Он сказал, что черновик и очки для чтения, вот незадача, так и остались Мюнхене. Она возразила, что очки можно купить и в Нюрнберге. А мюнхенская приятельница, если ей позвонить, быстро пришлет черновик. Когда листочки пришли по почте, они показались Ц. едва ли не жалкими. Несколько скверно написанных невразумительных строк, недозрелые воспоминания о заштатном гэдээровском городке.
В одну из ночей, когда он сидел у Гедды на кухне, выжидая, пока не устанет, ему вспомнился странный случай, приключившийся с ним в дороге, на пути между Западом и Востоком. В ту пору он жил, в основном, в городке Ханау и часто мотался назад, «туда» (с этим принятым на западе оборотом он, помнится, уже свыкся).
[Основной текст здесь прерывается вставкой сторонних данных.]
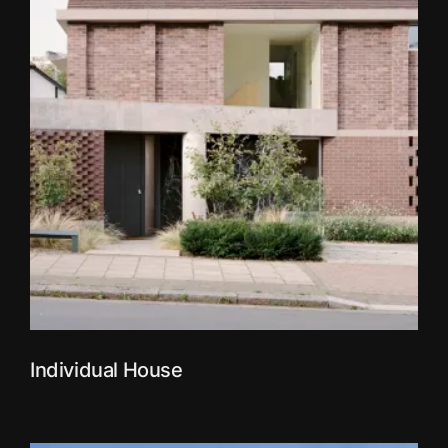
Individual House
Ездил поездом Франкфурт-Лейпциг и обратно тем же маршрутом, и, вероятно, его лицо в этом вечно полупустом поезде уже примелькалось. Случай произошел на станции
– Ну что, соскучились, пора и домой?
Вопрос застиг Ц. врасплох, в купе он сидел один, к непринужденной беседе был не подготовлен.
– Ага, – кивнул он, – …пора!
Позже он размышлял, не произошла ли аберрация, не ехал ли он в тот день в Лейпциг, то есть в обратную сторону. Нет, он готов поклясться: поезд двигался в направлении Франкфурта, пограничница же спросила: ну что, пора и домой? А в руках держала, самым что ни на есть явственным образом, его темно-синий гэдээровский паспорт, который с красновато-коричневым фээргэшным ни за что не спутаешь. Он потому так уверен был в направлении, что записал эпизод, едва поезд тронулся. Кроме того, воспоминания о станции Герстунген всегда отличались почти жалящей остротой.